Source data
+===+

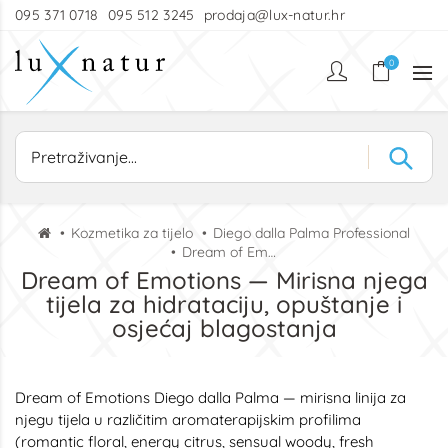
095 371 0718
095 512 3245
prodaja@lux-natur.hr
0
Kozmetika za tijelo
Diego dalla Palma Professional
Dream of Emotions
Dream of Emotions — Mirisna njega
tijela za hidrataciju, opuštanje i
osjećaj blagostanja
Dream of Emotions Diego dalla Palma — mirisna linija za
njegu tijela u različitim aromaterapijskim profilima
(romantic floral, energy citrus, sensual woody, fresh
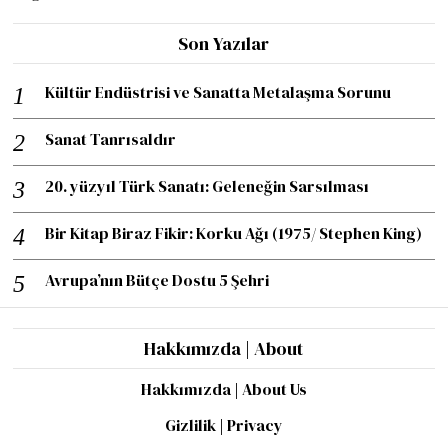
Son Yazılar
Kültür Endüstrisi ve Sanatta Metalaşma Sorunu
Sanat Tanrısaldır
20. yüzyıl Türk Sanatı: Geleneğin Sarsılması
Bir Kitap Biraz Fikir: Korku Ağı (1975/ Stephen King)
Avrupa’nın Bütçe Dostu 5 Şehri
Hakkımızda | About
Hakkımızda | About Us
Gizlilik | Privacy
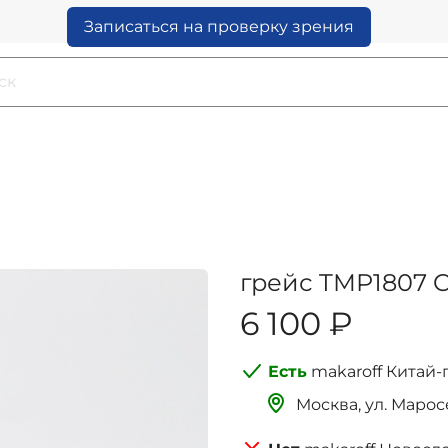
Записаться на проверку зрения
грейс TMP1807 
6 100 ₽
makaroff Китай-
Москва, ‌‌‌‌ул. Мар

+===+

[PROBLEM]
Search the records for the word "Emotions", then list every line that has it.

[SOLUTION FOR THIS TASK]
Dream of Emotions
Dream of Emotions — Mirisna njega
Dream of Emotions Diego dalla Palma — mirisna linija za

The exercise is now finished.